Records from a data collection:
-- Opening Marker --
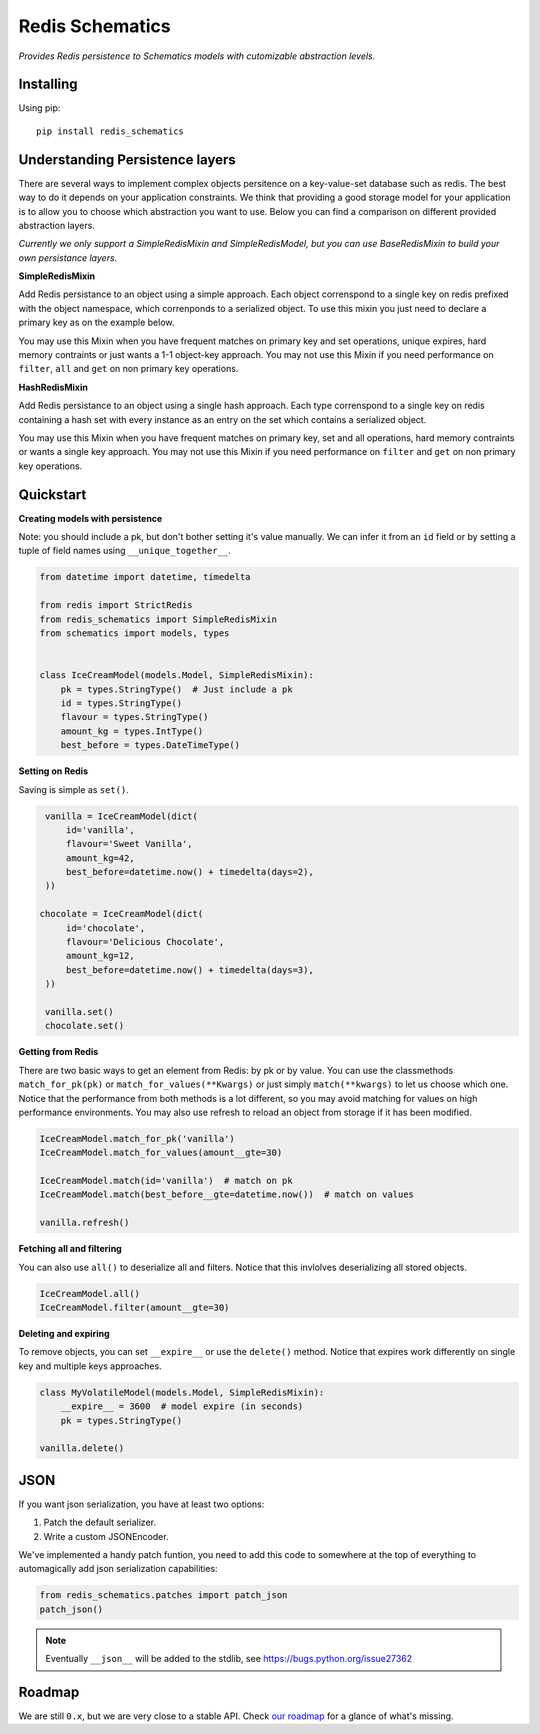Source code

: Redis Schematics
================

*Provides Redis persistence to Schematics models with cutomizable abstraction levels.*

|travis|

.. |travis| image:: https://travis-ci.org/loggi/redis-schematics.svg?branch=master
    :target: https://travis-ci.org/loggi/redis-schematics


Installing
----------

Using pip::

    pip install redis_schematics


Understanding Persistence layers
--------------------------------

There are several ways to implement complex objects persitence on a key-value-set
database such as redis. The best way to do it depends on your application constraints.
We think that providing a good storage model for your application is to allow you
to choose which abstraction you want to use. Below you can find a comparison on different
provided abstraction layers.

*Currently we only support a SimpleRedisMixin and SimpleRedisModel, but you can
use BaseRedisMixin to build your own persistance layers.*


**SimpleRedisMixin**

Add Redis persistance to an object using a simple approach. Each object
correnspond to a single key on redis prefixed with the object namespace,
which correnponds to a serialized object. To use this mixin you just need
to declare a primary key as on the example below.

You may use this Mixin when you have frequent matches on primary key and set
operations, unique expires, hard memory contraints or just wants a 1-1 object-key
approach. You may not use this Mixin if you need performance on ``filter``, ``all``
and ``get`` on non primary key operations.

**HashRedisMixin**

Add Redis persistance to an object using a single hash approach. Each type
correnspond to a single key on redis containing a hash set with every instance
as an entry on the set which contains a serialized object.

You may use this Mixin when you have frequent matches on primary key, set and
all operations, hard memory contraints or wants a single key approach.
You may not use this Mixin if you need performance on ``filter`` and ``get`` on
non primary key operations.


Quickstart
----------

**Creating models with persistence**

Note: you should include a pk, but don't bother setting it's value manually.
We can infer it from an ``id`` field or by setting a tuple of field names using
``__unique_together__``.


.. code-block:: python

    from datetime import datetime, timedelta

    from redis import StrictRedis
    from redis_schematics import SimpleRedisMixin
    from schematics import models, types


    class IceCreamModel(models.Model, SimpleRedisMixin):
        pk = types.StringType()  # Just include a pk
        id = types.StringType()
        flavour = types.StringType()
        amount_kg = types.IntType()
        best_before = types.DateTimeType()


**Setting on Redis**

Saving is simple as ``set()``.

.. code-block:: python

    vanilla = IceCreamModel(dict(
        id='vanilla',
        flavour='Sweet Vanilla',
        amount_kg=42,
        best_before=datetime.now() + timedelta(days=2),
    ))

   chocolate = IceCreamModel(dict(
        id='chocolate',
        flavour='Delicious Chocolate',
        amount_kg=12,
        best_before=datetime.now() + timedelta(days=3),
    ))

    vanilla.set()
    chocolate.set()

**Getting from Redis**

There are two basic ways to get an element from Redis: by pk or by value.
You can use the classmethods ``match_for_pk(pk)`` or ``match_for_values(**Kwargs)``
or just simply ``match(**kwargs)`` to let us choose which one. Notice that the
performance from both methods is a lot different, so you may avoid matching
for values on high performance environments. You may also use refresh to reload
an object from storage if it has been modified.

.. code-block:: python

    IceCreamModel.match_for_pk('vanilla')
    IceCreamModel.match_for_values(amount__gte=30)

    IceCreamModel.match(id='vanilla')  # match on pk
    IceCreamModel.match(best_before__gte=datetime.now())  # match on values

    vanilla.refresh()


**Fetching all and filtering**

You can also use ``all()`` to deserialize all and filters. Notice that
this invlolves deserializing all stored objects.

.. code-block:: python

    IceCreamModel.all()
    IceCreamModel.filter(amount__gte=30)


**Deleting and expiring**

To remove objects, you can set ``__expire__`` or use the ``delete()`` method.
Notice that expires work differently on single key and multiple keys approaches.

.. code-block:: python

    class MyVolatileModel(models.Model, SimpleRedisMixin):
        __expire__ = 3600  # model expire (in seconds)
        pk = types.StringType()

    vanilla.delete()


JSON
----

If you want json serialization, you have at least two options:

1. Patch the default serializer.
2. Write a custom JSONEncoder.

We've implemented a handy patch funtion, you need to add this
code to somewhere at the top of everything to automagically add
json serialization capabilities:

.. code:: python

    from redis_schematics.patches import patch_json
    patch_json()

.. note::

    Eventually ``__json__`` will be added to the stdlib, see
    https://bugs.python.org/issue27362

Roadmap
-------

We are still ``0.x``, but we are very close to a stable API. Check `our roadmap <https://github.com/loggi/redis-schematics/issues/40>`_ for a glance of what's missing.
-- Closing Marker --
== Your instructions ==
Find every line in the records above that holds the word "storage", and copy each one.

== Response to the task ==
We think that providing a good storage model for your application is to allow you
an object from storage if it has been modified.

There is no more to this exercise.